Cite the original BLOOM, Stanford Alpaca and Self-Instruct papers as well!

***

# GPTQ-for-Bloom

## 欢迎
如果您觉得此模型对您有帮助,请like此模型并在https://github.com/LianjiaTech/BELLE 项目中star我们!

## 模型描述
对[BELLE-7B-2M](https://huggingface.co/BelleGroup/BELLE-7B-2M) and [BELLE-7B-0.2M](https://huggingface.co/BelleGroup/BELLE-7B-0.2M)进行8 bit(8位)量化。

GPTQ是目前SOTA的one-shot权重量化方法。

此模型的推理代码请见https://github.com/LianjiaTech/BELLE/tree/main/models/gptq .

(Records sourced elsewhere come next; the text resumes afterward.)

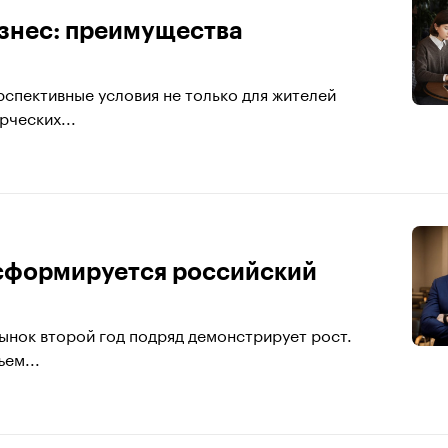
знес: преимущества
спективные условия не только для жителей
рческих...
ансформируется российский
ынок второй год подряд демонстрирует рост.
ем...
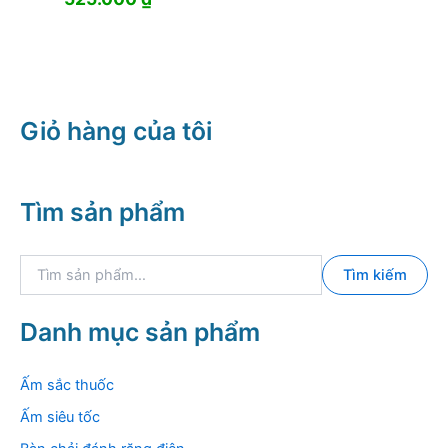
Giỏ hàng của tôi
Tìm sản phẩm
T
Tìm kiếm
ì
m
k
Danh mục sản phẩm
i
ế
m
Ấm sắc thuốc
:
Ấm siêu tốc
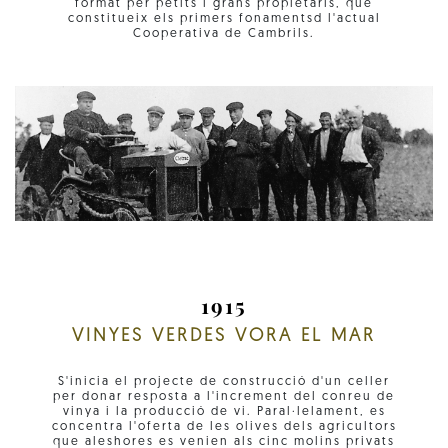
format per petits i grans propietaris, que
constitueix els primers fonamentsd l'actual
Cooperativa de Cambrils.
1915
VINYES VERDES VORA EL MAR
S'inicia el projecte de construcció d'un celler
per donar resposta a l'increment del conreu de
vinya i la producció de vi. Paral·lelament, es
concentra l'oferta de les olives dels agricultors
que aleshores es venien als cinc molins privats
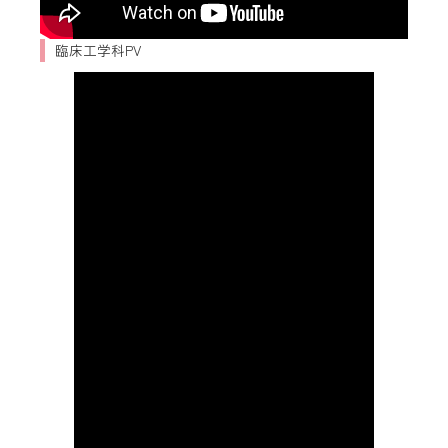
臨床工学科PV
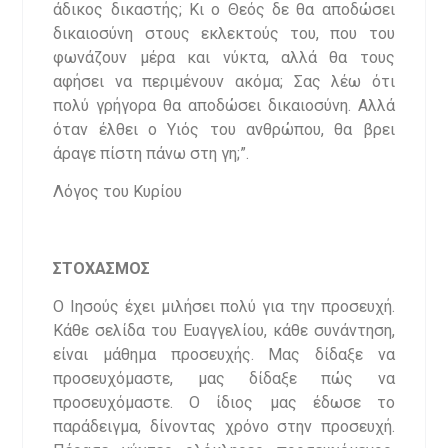
άδικος δικαστής; Κι ο Θεός δε θα αποδώσει
δικαιοσύνη στους εκλεκτούς του, που του
φωνάζουν μέρα και νύκτα, αλλά θα τους
αφήσει να περιμένουν ακόμα; Σας λέω ότι
πολύ γρήγορα θα αποδώσει δικαιοσύνη. Αλλά
όταν έλθει ο Υιός του ανθρώπου, θα βρει
άραγε πίστη πάνω στη γη;”.
Λόγος του Κυρίου
ΣΤΟΧΑΣΜΟΣ
Ο Ιησούς έχει μιλήσει πολύ για την προσευχή.
Κάθε σελίδα του Ευαγγελίου, κάθε συνάντηση,
είναι μάθημα προσευχής. Μας δίδαξε να
προσευχόμαστε, μας δίδαξε πώς να
προσευχόμαστε. Ο ίδιος μας έδωσε το
παράδειγμα, δίνοντας χρόνο στην προσευχή.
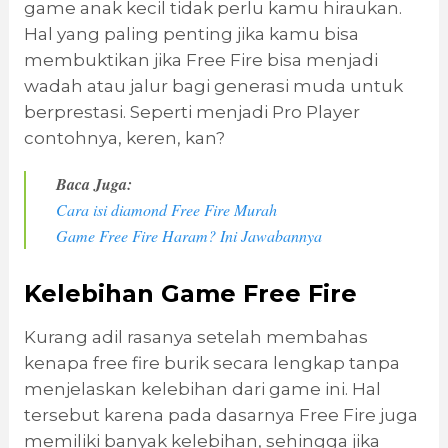
game anak kecil tidak perlu kamu hiraukan.
Hal yang paling penting jika kamu bisa
membuktikan jika Free Fire bisa menjadi
wadah atau jalur bagi generasi muda untuk
berprestasi. Seperti menjadi Pro Player
contohnya, keren, kan?
Baca Juga:
Cara isi diamond Free Fire Murah
Game Free Fire Haram? Ini Jawabannya
Kelebihan Game Free Fire
Kurang adil rasanya setelah membahas
kenapa free fire burik secara lengkap tanpa
menjelaskan kelebihan dari game ini. Hal
tersebut karena pada dasarnya Free Fire juga
memiliki banyak kelebihan, sehingga jika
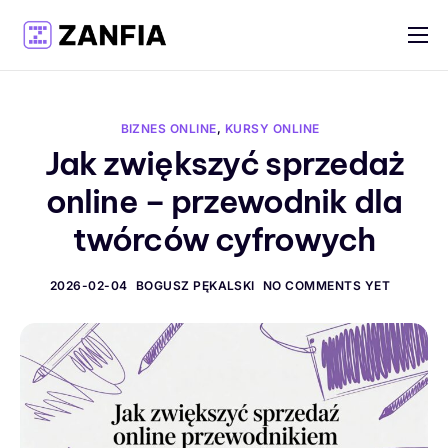
Funkcje
Materiały
BIZNES ONLINE
,
KURSY ONLINE
Cennik
Jak zwiększyć sprzedaż
online – przewodnik dla
Logowanie
twórców cyfrowych
Rejestracja
Polski
2026-02-04
BOGUSZ PĘKALSKI
NO COMMENTS YET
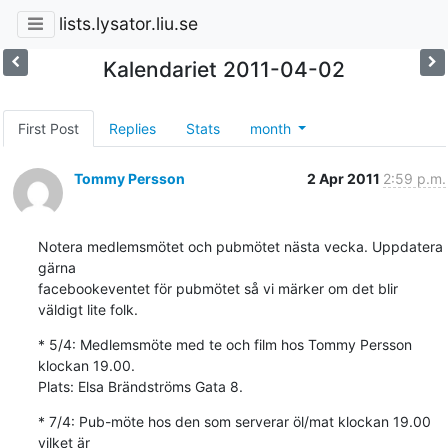
lists.lysator.liu.se
Kalendariet 2011-04-02
First Post
Replies
Stats
month
Tommy Persson
2 Apr 2011
2:59 p.m.
Notera medlemsmötet och pubmötet nästa vecka. Uppdatera 
gärna 

facebookeventet för pubmötet så vi märker om det blir 
väldigt lite folk.
* 5/4: Medlemsmöte med te och film hos Tommy Persson 
klockan 19.00. 

Plats: Elsa Brändströms Gata 8.
* 7/4: Pub-möte hos den som serverar öl/mat klockan 19.00 
vilket är 
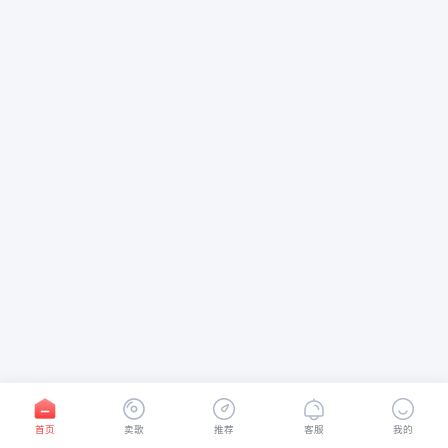
首页
卖歌
推荐
客服
我的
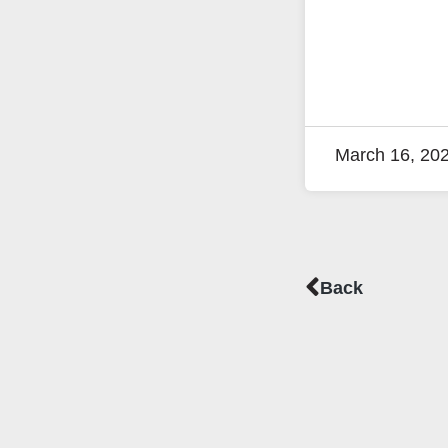
March 16, 20
Prev
Back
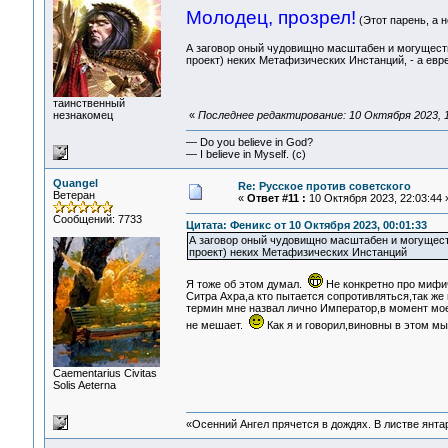
Молодец, прозрел!
(Этот парень, а н
А заговор оный чудовищно масштабен и могуществе
проект) неких Метафизических Инстанций, - а евре
таинственный
незнакомец
«
Последнее редактирование: 10 Октября 2023, 1
— Do you believe in God?
— I believe in Myself. (c)
Quangel
Re: Русское против советского
Ветеран
«
Ответ #11 :
10 Октября 2023, 22:03:44 
Сообщений: 7733
Цитата: Феникс от 10 Октября 2023, 00:01:33
А заговор оный чудовищно масштабен и могуществ
проект) неких Метафизических Инстанций
Я тоже об этом думал.
Не конкретно про мифич
Ситра Ахра,а кто пытается сопротивляться,так же
термин мне назвал лично Император,в момент мое
не мешает.
Как я и говорил,виновны в этом мы
Сaementarius Civitas
Solis Aeterna
«Осенний Ангел прячется в дождях. В листве янтарн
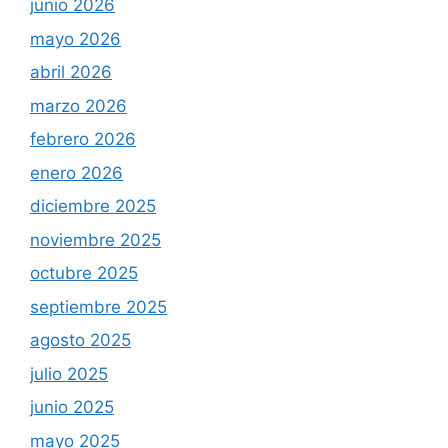
junio 2026
mayo 2026
abril 2026
marzo 2026
febrero 2026
enero 2026
diciembre 2025
noviembre 2025
octubre 2025
septiembre 2025
agosto 2025
julio 2025
junio 2025
mayo 2025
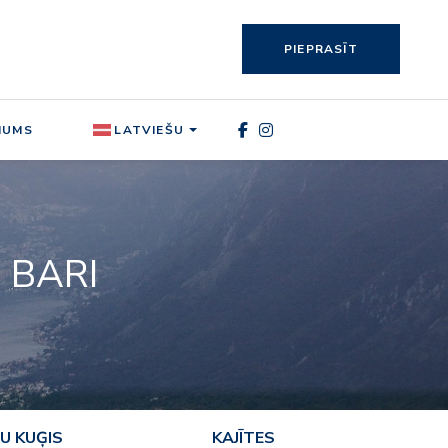
PIEPRASĪT
MUMS
LATVIEŠU
 BARI
U KUĢIS
KAJĪTES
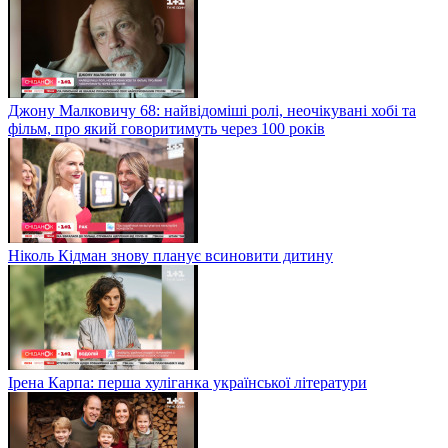
Джону Малковичу 68: найвідоміші ролі, неочікувані хобі та
фільм, про який говоритимуть через 100 років
Ніколь Кідман знову планує всиновити дитину
Ірена Карпа: перша хуліганка української літератури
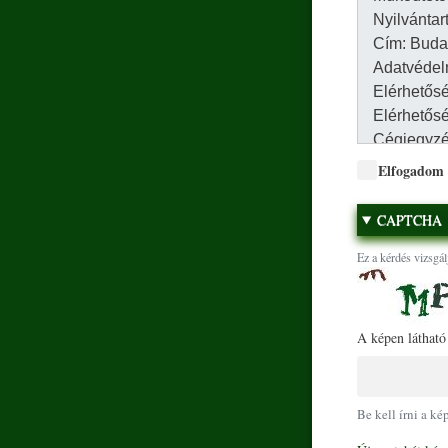
Elfogadom
CAPTCHA
Ez a kérdés vizsgál
A képen látható
Be kell írni a ké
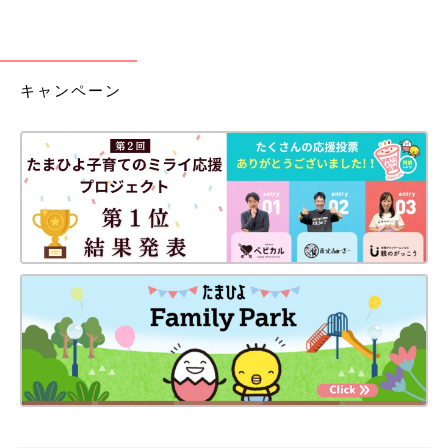
キャンペーン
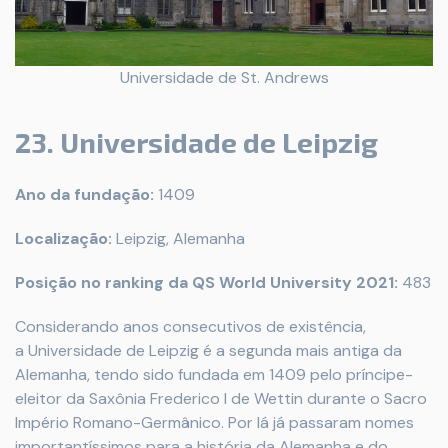
Universidade de St. Andrews
23. Universidade de Leipzig
Ano da fundação:
1409
Localização:
Leipzig, Alemanha
Posição no ranking da QS World University 2021:
483
Considerando anos consecutivos de existência,
a Universidade de Leipzig é a segunda mais antiga da
Alemanha, tendo sido fundada em 1409 pelo príncipe-
eleitor da Saxônia Frederico I de Wettin durante o Sacro
Império Romano-Germânico. Por lá já passaram nomes
importantíssimos para a história da Alemanha e do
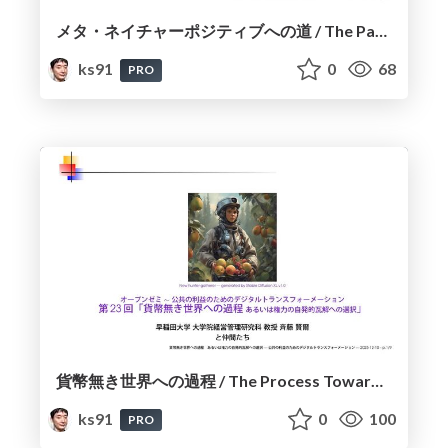
メタ・ネイチャーポジティブへの道 / The Path to Meta Nature Positive
ks91
0
68
PRO
貨幣無き世界への過程 / The Process Towards a World without Money
ks91
0
100
PRO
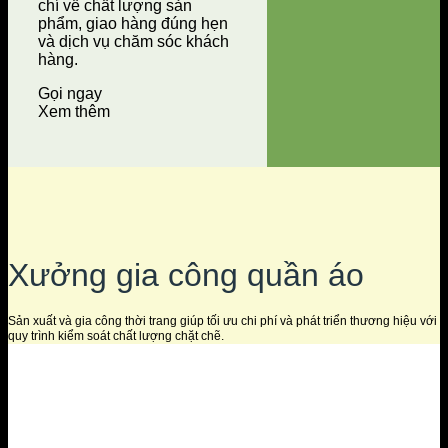
chí về chất lượng sản
phẩm, giao hàng đúng hẹn
và dịch vụ chăm sóc khách
hàng.
Gọi ngay
Xem thêm
Xưởng gia công quần áo
Sản xuất và gia công thời trang giúp tối ưu chi phí và phát triển thương hiệu với
quy trình kiểm soát chất lượng chặt chẽ.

一般来说,推荐使用8-bit量化及groupsize = 128.

**[Bloom](https://arxiv.org/pdf/2211.05100.pdf)模型使用[GPTQ](https://arxiv.org/abs/2210.17323)的推理代码基于[GPTQ-for-LLaMa](https://github.com/qwopqwop200/GPTQ-for-LLaMa)**

## 模型列表

| 模型名称       |  文件大小 | GPU显存占用 |
| -------------------------------------------------- |  ------------------- | ------------------ |
|           base                 |          27G        |       ~28.2G         |
|           bloom7b-2m-8bit-128g.pt                  |          9.7G        |       ~11.4G          |
|           bloom7b-2m-4bit-128g.pt                  |          6.9G        |        ~8.4G          |
|           bloom7b-0.2m-8bit-128g.pt                  |          9.7G        |       ~11.4G          |
|           bloom7b-0.2m-4bit-128g.pt                  |          6.9G        |        ~8.4G          |

## 局限性和使用限制
基于当前数据和基础模型训练得到的SFT模型,在效果上仍存在以下问题:

1. 在涉及事实性的指令上可能会产生违背事实的错误回答。

2. 对于具备危害性的指令无法很好的鉴别,由此会产生危害性言论。

3. 在一些涉及推理、代码等场景下模型的能力仍有待提高。

基于以上模型局限性,我们要求开发者仅将我们开源的代码、数据、模型及后续用此项目生成的衍生物用于研究目的,不得用于商业,以及其他会对社会带来危害的用途。

## 引用
如果使用本项目的代码、数据或模型,请引用本项目。
```
@misc{BELLE,
  author = {Yunjie Ji, Yong Deng, Yan Gong, Yiping Peng, Qiang Niu, Baochang Ma, Xiangang Li},
  title = {BELLE: Bloom-Enhanced Large Language model Engine },
  year = {2023},
  publisher = {GitHub},
  journal = {GitHub repository},
  howpublished = {\url{https://github.com/LianjiaTech/BELLE}},
}
```
也请同时引用原始的BLOOM论文、Stanford Alpaca和Self-Instruct论文。